How do I index the last character? Using:

last

And, what's the best way to create an 'if, then' loop for this problem?

Should I use guards? |

CodePudding user response:

The Haskell way of solving this is with a recursion and pattern matching:

remove "" = ""                   -- obvious
remove "!" = ""                  -- that's what we're here for
remove (x:xs) = (x : remove xs)  -- keep the head, proceed to the tail

Any attempts with last and conditional constructions will be less elegant and efficient.

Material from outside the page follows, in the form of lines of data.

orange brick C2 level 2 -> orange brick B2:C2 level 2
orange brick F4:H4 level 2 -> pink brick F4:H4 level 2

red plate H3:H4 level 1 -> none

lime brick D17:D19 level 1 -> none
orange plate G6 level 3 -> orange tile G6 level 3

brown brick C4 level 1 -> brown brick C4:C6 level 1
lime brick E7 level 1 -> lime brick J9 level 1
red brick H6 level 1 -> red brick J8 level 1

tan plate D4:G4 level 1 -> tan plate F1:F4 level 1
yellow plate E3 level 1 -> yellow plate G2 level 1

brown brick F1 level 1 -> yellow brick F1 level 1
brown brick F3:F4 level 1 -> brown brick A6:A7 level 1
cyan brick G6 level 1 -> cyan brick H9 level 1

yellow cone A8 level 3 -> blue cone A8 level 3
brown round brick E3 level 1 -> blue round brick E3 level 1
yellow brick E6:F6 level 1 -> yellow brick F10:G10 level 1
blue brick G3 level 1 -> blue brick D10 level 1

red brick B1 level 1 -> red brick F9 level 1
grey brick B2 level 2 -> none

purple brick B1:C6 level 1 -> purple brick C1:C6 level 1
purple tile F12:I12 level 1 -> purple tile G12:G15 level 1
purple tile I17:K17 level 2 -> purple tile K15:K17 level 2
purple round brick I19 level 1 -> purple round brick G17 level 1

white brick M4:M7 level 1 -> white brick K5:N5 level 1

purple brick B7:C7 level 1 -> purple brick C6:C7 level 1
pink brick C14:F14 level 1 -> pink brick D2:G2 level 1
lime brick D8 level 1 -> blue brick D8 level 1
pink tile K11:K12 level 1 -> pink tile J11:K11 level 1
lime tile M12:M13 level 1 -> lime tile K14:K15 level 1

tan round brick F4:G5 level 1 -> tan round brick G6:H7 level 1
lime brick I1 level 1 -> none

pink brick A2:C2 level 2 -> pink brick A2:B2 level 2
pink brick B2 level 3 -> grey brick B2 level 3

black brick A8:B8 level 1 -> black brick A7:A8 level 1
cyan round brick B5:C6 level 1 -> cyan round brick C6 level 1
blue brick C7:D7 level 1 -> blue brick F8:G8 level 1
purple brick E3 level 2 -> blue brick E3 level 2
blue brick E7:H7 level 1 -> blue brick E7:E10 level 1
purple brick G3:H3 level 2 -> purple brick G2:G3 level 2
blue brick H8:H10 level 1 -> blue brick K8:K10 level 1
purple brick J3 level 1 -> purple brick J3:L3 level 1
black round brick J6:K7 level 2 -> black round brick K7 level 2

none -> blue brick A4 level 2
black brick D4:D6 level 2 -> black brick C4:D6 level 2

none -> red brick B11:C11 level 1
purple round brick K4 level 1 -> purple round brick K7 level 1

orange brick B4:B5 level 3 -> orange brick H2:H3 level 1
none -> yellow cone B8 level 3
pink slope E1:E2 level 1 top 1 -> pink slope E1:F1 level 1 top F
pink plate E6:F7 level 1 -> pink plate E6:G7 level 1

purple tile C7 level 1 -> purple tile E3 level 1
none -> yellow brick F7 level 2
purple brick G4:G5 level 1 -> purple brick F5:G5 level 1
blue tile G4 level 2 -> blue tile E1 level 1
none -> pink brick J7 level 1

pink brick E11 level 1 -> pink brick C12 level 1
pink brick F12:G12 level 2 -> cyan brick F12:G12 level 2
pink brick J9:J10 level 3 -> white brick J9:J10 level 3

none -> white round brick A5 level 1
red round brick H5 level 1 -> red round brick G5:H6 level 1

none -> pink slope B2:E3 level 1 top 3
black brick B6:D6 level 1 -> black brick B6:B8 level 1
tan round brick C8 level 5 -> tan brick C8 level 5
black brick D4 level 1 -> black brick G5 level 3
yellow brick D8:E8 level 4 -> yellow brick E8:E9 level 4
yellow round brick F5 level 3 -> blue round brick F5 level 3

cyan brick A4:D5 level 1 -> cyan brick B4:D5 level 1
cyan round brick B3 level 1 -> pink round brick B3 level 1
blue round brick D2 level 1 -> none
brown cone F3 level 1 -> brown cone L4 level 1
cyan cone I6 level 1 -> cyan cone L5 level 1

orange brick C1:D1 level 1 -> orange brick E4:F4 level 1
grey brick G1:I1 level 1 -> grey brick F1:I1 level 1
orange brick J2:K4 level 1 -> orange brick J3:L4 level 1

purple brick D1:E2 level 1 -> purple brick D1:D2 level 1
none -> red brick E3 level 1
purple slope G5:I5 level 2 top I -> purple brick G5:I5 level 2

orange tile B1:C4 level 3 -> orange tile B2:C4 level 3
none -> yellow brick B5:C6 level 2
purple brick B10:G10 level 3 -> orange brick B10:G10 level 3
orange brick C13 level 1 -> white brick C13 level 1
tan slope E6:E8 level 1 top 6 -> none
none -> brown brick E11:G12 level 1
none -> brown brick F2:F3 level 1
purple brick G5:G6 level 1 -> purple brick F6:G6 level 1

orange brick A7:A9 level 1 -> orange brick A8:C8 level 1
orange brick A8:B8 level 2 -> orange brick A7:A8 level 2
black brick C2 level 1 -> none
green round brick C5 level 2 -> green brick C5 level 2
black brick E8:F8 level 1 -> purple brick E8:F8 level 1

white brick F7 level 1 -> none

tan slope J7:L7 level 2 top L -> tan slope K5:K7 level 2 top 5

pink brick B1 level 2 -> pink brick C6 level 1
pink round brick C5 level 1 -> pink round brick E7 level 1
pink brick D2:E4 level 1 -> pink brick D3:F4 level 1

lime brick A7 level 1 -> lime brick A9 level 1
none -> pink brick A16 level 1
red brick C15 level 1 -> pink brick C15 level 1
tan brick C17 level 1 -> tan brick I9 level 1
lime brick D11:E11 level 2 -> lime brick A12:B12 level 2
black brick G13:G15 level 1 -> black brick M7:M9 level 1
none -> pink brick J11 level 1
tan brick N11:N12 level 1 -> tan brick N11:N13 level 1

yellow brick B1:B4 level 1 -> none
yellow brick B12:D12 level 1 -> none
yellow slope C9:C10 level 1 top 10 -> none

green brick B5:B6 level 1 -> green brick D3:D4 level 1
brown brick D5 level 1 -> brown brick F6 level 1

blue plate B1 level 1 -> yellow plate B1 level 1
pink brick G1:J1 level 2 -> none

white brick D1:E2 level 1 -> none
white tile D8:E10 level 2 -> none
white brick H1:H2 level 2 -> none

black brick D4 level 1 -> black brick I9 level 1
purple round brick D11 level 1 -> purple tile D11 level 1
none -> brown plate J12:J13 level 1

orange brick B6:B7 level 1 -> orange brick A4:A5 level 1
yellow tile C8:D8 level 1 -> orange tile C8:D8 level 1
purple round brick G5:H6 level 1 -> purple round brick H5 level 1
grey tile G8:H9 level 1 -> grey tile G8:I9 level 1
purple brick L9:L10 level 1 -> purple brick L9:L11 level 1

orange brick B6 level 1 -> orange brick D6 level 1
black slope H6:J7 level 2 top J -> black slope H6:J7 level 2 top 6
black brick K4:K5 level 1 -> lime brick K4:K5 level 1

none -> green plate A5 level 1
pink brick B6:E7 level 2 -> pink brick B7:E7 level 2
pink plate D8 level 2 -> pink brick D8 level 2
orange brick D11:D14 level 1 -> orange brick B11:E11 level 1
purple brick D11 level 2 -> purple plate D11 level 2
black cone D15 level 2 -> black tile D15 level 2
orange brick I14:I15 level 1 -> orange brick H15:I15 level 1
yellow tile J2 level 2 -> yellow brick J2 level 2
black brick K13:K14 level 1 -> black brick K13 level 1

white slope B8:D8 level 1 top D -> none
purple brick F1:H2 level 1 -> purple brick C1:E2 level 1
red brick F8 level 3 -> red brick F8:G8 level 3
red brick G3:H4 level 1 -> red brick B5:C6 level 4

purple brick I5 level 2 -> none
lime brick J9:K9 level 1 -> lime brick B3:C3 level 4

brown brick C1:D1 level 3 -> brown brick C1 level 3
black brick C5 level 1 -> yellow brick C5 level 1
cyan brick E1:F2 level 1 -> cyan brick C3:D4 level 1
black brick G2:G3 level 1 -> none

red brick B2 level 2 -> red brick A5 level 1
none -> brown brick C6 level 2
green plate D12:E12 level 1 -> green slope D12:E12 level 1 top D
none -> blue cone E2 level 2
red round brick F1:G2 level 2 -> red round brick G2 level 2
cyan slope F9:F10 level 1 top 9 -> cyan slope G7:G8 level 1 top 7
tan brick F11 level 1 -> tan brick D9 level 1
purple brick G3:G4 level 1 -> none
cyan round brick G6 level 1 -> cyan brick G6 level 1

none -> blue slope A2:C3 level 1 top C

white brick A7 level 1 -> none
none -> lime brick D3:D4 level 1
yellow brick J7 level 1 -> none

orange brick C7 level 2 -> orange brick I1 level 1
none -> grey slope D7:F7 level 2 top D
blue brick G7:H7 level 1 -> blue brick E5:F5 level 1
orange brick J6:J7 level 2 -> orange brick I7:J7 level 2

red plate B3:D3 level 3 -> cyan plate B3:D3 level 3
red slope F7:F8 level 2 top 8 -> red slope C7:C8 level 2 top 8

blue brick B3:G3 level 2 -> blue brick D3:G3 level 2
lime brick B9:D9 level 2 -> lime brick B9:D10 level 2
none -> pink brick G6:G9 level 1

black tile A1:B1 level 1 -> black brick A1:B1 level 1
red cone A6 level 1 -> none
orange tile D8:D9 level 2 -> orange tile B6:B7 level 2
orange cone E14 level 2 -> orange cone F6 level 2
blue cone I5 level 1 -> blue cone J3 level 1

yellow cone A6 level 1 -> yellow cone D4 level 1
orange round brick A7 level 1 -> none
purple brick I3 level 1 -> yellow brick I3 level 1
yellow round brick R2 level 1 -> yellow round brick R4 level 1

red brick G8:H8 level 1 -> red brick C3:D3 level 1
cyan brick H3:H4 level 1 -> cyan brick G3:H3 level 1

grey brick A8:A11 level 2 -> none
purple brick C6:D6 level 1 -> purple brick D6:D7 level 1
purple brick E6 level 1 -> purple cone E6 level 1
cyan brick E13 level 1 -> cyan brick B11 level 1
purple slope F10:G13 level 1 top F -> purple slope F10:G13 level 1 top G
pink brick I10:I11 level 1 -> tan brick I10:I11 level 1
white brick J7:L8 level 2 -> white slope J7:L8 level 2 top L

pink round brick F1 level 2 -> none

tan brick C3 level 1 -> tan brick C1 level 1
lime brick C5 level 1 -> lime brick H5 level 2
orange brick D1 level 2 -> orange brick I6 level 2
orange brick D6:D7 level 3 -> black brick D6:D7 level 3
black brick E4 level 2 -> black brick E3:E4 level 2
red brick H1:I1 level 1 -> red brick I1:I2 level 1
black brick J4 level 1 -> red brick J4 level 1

CodePudding user response:

You don't have to do this with a loop. Instead of such imperative thinking you can take a higher-level view and compose the program from several higher-order functions, getting this one-liner,

import Data.List (tails)

foo :: String -> String
foo  =  (take 1 =<<) . takeWhile (/= "!") . tails
 --  =  concat . map (take 1) . takeWhile (/= "!") . tails

or with list comprehensions,

foo xs  =  [c | (c:_) <- takeWhile (/= "!") $ tails xs]

tails repeatedly takes tails of the input list, takeWhile gets rid of the final '!', if any, and concatMap (take 1) reconstitutes the string back from its tails:

concatMap (take 1) . tails

is an identity operation on lists, and we're getting in on the action, in the middle.